同所性小児脳腫瘍モデルの開発には、がん細胞を正確に移植するための定位固定装置を使用するという、細心の注意を払った精度が必要です。ここで紹介する方法論は、脳腫瘍細胞の調製、頭蓋内注射の実施、および脳腫瘍の生着を評価するための術後モニタリングシステムの実装に関連するステップを概説しています。

要約

中枢神経系(CNS)腫瘍の臨床的に関連性があり信頼性の高いモデルの開発は、神経腫瘍学の分野を前進させる上で極めて重要です。最も広く使用されている技術の1つは、同所性頭蓋内注射であり、制御された環境内で腫瘍の成長、浸潤、および播種を調査できる方法です。この技術では、特定の患者領域から腫瘍細胞を動物の対応する解剖学的部位に移植します。これにより、これらの同所性脳腫瘍モデルは、がんの生物学的挙動とヒト患者に見られる脳環境との相互作用をより正確に再現するため、独自の利点を提供します。そのため、臨床シナリオとの類似性が潜在的な治療法の評価に不可欠である前臨床治療試験に特に価値があります。このプロトコルは、びまん性正中神経膠腫 (DMG)、神経膠芽腫 (GBM)、髄芽腫、上衣腫などの小児脳腫瘍の患者由来異種移植片 (PDX) モデルの開発経験を共有しています。この方法は、マウスで頭蓋内定位固定装置注射を行う手順を説明し、脳内の注射部位の正しい標的化を確保します。さらに、腫瘍の生着が成功した兆候を検出するために採用された処置後モニタリングシステムについても説明します。腫瘍注射後、腫瘍進行の一般的な指標である神経障害、行動の変化、および/または体重減少の兆候がないか動物を観察するために、厳格なモニタリングシステムが実施されます。このシステムは、タイムリーな介入を可能にし、腫瘍の成長ダイナミクスに関する重要なデータを提供します。これらのモデルとプロトコルを改良することにより、前臨床試験の信頼性とトランスレーショナルポテンシャルを高め、小児CNS腫瘍のより効果的な治療法の開発に貢献することを目指しています。

概要

小児中枢神経系(CNS)腫瘍は、小児に多くみられる固形腫瘍であり、小児原発腫瘍の約20%-25%を占め、治療に対する発生率および反応の点で成人腫瘍とは異なる特徴を有する1,2。膠芽腫(GBM)やびまん性内因性橋グリオーマ/びまん性正中神経膠腫(DIPG/DMG)などの高悪性度グリオーマ(HGG)は特に侵攻性が高く、予後が不良であり、治療法の進歩にもかかわらず、生存率は低いままです3,4,5。
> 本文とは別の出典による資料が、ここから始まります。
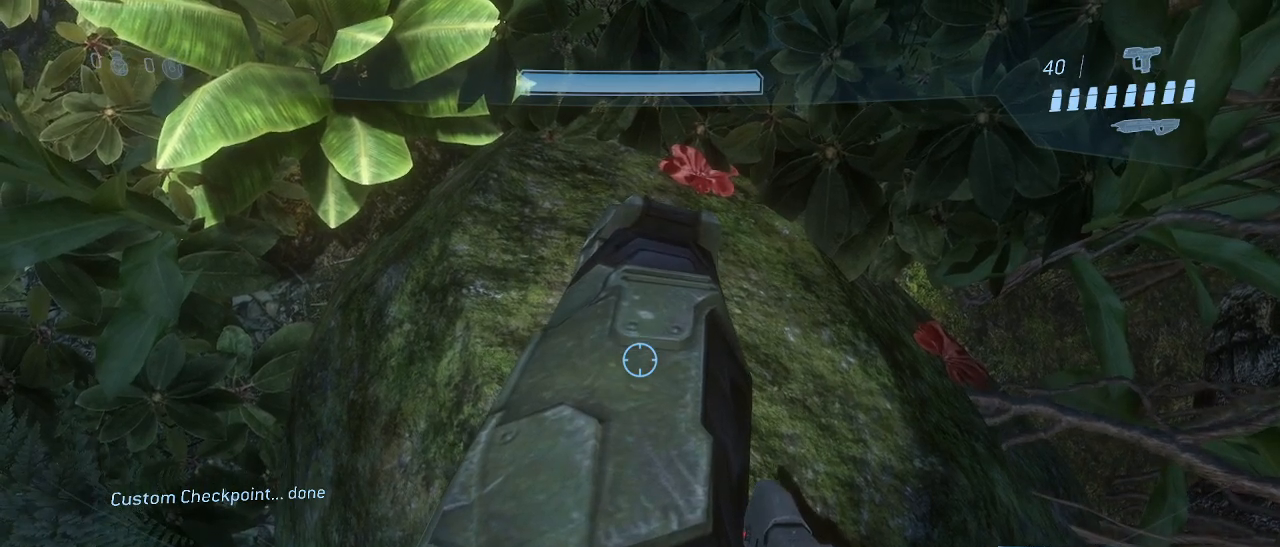
{"keys": [], "mouse": [], "events": []}
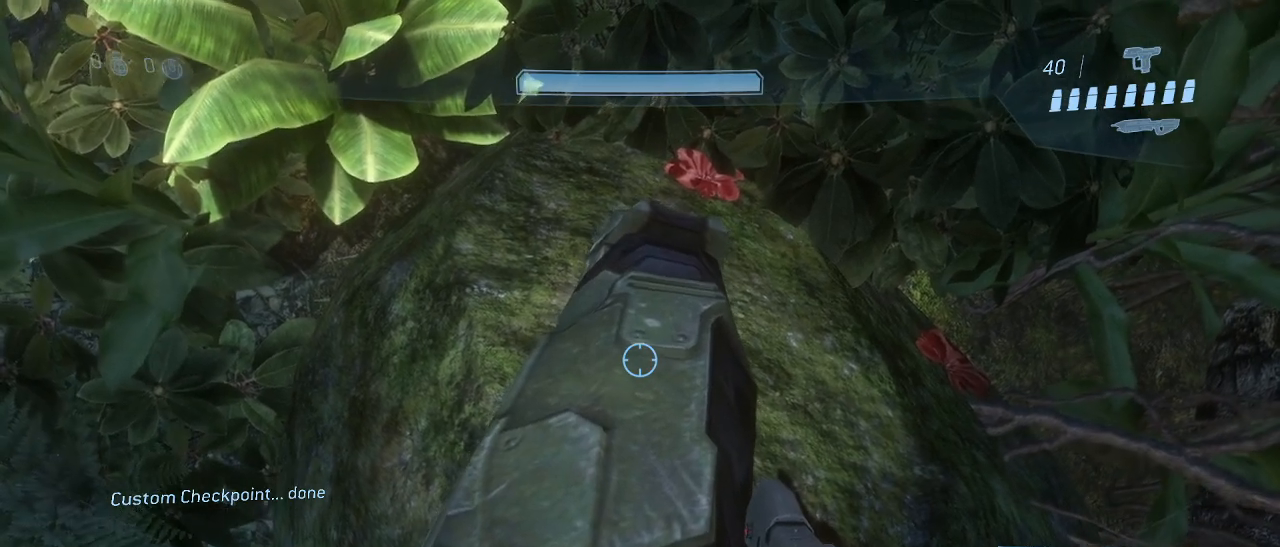
{"keys": [], "mouse": [], "events": [[317, "space", "down"], [450, "space", "up"]]}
小児CNS腫瘍の約20%を占める髄芽腫は、標準治療で高い5年生存率を達成しているが、特定のサブタイプは、特に再発シナリオで課題を提起している6,7。上衣腫は、小児中枢神経系腫瘍の約10%を占め、分子特性および腫瘍の位置によってさまざまな予後を示し、再発は重大な臨床的課題をもたらす8,9。分子ランドスケープを理解し、同所性脳腫瘍(BT)モデルを開発することで、小児患者の転帰を改善する効果的な治療法の開発が期待できます。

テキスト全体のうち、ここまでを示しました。